- Born: Kasturi Naidoo 12 January 1978 (age 48) Durban, Natal, South Africa
- Citizenship: South Africa
- Occupations: Cricket commentator, sports journalist
- Years active: 1996–present
- Spouse: Ryk Meiring ​(m. 2004)​
- Children: 3
- Website: kassnaidoo.co.za

= Kass Naidoo =

South African sports broadcaster

Kasturi "Kass" Naidoo (born 1978) is a South African cricket commentator. She is widely recognised as South Africa's first female television cricket commentator, having made her broadcasting debut during the 2003 Cricket World Cup for the South African Broadcasting Corporation (SABC). She is also the founder of the gsport Trust.

==Early life and education==
Naidoo was born in Durban to Bugwathie and Sannasy Naidoo. Her family has origins in Visakhapatnam, Andhra Pradesh, India. She is the youngest of three children and has two older brothers. At the age of 14, she was inspired to pursue cricket commentary after hearing West Indian commentator Donna Symmonds during a series in South Africa. She attended the Durban University of Technology, where she earned a degree in journalism.

==Career==
Naidoo began her career as a vacation reporter for The Mercury newspaper in 1996. She also worked briefly for the South African Press Association and as producer for John Robbie at 702. She later joined the SABC, where she worked as a writer on the news desk and edited sports stories. She made her television cricket presenting debut during the 2003 Cricket World Cup in South Africa, hosted by the SABC. She made her radio cricket commentary debut alongside Neil Manthorp during the Boxing Day Test between South Africa and the West Indies in December 2003. Her international commentary debut came at the 2006 Hong Kong Sixes.
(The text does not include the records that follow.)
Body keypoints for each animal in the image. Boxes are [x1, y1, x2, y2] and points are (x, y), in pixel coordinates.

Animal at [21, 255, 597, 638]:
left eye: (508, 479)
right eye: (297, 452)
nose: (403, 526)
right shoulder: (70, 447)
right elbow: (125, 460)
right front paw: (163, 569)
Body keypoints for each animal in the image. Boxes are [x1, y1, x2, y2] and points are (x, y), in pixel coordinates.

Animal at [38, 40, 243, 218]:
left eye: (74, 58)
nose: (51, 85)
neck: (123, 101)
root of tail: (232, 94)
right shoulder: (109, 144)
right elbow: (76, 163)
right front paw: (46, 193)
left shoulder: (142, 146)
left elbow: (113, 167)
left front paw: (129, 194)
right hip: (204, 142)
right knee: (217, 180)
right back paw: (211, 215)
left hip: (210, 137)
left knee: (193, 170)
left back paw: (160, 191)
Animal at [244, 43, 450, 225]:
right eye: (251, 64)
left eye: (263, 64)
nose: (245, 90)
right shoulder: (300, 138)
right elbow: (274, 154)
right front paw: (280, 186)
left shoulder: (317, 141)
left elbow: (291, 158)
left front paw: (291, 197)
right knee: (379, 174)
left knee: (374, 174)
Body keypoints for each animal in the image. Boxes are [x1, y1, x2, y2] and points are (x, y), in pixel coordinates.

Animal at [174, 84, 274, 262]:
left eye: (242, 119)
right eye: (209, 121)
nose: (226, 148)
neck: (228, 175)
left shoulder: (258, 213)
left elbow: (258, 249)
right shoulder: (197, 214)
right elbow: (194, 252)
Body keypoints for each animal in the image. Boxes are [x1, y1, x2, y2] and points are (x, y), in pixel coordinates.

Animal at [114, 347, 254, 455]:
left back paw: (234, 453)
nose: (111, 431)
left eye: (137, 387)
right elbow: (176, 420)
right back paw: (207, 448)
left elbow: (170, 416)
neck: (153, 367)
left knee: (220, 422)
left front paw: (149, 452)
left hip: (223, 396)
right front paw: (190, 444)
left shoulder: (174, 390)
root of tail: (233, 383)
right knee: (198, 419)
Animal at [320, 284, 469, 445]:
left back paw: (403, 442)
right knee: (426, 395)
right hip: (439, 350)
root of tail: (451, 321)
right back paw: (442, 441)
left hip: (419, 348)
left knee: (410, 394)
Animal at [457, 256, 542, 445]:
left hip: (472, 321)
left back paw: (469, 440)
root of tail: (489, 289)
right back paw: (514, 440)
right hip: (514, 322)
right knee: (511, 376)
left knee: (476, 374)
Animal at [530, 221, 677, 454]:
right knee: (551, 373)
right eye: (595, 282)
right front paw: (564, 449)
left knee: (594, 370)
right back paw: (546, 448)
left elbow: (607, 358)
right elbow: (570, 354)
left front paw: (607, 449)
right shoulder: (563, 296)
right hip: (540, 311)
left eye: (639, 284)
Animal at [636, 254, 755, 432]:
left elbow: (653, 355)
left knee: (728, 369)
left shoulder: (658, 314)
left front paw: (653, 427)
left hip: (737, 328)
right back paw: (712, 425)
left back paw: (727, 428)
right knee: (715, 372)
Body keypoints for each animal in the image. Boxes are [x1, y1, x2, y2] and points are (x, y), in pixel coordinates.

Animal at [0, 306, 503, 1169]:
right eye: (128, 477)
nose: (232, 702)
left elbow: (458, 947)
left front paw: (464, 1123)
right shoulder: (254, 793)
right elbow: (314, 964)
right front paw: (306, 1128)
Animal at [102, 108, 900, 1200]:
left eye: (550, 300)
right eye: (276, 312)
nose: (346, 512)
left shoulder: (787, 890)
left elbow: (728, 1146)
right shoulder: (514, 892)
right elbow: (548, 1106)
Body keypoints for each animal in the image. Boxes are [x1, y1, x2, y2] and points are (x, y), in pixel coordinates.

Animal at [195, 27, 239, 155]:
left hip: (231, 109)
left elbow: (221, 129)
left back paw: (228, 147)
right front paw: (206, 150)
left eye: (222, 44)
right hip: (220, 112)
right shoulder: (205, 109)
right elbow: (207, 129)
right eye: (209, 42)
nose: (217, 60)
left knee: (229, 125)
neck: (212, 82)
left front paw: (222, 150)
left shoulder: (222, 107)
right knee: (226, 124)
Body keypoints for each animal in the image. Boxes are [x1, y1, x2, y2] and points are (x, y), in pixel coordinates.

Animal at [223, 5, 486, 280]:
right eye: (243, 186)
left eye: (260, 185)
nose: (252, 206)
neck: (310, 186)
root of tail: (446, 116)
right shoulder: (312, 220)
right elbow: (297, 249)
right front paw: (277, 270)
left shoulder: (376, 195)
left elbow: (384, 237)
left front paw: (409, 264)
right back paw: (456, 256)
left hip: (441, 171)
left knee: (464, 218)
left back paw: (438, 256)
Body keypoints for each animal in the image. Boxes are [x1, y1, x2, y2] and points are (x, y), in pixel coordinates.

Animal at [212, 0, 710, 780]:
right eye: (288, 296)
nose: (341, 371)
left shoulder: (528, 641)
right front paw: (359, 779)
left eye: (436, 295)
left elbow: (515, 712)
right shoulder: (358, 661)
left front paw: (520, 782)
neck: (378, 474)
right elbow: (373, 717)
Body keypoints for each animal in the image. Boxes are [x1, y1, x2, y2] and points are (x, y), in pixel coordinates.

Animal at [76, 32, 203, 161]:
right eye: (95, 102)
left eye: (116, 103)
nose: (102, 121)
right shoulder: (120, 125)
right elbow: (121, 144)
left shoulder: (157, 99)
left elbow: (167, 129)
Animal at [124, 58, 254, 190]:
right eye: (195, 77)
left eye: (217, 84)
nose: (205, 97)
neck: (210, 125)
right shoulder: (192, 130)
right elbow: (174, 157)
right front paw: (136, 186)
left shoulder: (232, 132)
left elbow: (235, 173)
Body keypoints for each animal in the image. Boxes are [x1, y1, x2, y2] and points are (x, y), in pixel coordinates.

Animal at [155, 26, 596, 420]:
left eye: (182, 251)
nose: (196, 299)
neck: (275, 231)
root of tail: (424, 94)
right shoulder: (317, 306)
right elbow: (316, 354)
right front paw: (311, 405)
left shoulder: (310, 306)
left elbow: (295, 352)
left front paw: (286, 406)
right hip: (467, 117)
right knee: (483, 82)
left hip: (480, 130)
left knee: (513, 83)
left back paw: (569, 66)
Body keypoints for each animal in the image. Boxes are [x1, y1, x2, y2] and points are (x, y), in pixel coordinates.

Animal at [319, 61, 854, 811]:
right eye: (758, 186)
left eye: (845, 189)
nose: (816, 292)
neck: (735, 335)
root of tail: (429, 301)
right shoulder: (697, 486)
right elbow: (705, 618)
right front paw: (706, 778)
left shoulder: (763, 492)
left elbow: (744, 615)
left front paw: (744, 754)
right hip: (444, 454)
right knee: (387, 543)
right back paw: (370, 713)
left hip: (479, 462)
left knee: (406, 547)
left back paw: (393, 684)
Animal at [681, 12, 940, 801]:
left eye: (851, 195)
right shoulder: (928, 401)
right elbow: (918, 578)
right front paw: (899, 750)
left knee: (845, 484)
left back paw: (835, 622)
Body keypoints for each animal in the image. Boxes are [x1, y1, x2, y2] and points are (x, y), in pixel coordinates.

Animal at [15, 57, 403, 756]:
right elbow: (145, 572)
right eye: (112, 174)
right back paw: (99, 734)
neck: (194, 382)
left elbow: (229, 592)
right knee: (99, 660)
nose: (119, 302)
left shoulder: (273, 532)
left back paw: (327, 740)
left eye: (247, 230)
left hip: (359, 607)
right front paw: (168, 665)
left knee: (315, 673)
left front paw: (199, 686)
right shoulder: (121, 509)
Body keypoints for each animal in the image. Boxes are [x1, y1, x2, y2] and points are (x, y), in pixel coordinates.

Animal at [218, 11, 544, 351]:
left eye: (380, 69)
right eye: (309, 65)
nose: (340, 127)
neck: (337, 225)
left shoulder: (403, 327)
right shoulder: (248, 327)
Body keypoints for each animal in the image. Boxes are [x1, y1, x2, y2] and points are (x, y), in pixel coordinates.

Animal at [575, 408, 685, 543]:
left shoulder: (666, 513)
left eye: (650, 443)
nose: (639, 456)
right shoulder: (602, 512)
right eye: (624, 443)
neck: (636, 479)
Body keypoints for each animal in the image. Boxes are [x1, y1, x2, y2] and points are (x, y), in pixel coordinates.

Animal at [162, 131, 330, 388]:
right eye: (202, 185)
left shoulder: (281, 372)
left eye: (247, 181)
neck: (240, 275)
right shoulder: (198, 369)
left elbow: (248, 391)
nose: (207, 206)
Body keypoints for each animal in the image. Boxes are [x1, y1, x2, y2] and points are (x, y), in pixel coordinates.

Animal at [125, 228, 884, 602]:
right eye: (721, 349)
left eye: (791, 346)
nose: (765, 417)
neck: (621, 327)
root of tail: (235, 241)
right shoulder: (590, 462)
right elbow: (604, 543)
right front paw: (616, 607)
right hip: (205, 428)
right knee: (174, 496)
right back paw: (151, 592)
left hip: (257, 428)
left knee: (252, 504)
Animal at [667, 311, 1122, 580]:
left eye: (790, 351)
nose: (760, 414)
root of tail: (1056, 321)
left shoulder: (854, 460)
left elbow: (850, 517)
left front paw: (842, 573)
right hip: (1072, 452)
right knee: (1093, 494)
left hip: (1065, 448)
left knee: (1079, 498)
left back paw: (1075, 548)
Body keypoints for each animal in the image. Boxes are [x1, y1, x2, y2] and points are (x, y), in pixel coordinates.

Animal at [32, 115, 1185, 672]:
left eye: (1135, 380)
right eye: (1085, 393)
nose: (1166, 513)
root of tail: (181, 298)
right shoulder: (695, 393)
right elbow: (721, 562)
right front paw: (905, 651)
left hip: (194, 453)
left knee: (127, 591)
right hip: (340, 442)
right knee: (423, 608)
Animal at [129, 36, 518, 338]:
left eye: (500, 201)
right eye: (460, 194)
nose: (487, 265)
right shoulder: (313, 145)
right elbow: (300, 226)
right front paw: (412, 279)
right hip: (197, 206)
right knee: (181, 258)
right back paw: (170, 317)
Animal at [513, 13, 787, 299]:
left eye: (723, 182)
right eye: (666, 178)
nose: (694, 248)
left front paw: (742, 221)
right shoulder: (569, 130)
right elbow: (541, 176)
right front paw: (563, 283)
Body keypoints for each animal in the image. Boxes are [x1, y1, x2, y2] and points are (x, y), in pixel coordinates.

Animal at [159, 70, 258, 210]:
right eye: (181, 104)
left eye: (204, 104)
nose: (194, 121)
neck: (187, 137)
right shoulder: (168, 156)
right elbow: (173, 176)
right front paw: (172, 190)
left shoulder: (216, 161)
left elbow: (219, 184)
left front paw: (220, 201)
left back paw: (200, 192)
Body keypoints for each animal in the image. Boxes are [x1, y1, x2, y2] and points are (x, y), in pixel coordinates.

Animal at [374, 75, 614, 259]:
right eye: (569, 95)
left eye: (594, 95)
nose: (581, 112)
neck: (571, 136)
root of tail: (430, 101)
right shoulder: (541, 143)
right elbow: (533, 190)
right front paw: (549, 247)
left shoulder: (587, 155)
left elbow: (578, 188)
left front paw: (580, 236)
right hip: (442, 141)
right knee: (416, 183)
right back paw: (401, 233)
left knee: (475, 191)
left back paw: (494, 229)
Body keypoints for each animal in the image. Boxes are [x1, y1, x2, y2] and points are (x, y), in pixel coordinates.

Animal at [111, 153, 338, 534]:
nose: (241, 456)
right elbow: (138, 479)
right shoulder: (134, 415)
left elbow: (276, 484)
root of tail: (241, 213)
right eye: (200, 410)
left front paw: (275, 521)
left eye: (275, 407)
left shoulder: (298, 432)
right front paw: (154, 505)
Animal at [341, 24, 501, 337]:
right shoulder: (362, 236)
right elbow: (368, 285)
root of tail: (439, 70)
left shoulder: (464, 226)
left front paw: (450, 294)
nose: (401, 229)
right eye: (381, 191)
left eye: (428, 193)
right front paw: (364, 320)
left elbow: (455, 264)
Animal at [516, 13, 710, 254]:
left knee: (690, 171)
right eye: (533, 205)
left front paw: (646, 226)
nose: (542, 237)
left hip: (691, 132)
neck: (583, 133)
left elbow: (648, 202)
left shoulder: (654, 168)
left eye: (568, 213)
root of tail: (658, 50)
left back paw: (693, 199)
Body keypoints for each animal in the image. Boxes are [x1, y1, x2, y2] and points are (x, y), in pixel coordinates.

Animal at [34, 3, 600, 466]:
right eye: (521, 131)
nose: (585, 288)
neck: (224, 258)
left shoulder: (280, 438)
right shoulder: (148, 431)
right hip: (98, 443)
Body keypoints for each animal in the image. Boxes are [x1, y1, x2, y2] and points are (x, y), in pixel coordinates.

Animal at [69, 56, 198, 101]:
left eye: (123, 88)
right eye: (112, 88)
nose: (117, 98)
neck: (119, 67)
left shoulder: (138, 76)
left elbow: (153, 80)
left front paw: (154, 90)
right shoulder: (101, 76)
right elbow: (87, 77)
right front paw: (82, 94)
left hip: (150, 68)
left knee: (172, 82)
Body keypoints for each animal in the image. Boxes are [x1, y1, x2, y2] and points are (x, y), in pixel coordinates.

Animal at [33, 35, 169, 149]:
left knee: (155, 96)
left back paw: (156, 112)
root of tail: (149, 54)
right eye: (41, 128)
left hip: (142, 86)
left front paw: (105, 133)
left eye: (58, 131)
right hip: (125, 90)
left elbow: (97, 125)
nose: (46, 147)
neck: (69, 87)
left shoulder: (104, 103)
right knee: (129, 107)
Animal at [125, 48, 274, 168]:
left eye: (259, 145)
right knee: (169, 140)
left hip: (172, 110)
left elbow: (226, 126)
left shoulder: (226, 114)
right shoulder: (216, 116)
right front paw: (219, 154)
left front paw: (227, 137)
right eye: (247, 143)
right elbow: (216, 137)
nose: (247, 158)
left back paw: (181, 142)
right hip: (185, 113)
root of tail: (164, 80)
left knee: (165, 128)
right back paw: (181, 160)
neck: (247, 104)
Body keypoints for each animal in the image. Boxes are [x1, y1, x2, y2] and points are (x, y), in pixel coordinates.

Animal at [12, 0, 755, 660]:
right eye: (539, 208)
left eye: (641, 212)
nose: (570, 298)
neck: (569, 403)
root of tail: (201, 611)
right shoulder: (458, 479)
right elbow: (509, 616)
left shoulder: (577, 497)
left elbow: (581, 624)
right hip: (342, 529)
In 2008, Naidoo joined Cricket South Africa (CSA) as Commercial and Corporate Relations Manager, where she worked on shaping the brands of CSA and the Proteas. She left CSA in 2012 to focus on her own projects.

In 2020, Naidoo commentated on the Pakistan Super League. In July 2021, she made her Sky Sports debut as a host of The Hundred. In December 2021, she made her SuperSport cricket commentary debut. She was part of the commentary panel for the 2023 Cricket World Cup in India, calling the opening match between England and New Zealand. She also commentated at the 2024 ICC Men's T20 World Cup and the 2025 ICC Women's Cricket World Cup.

In 2024, Naidoo received the Minister's Recognition of Excellence Award at the South African Sport Awards.

==Personal life==
Naidoo married Ryk Meiring in 2004. They have three children, Daniel, Ella, and Luke. Her father, Sannasy, died in 2012.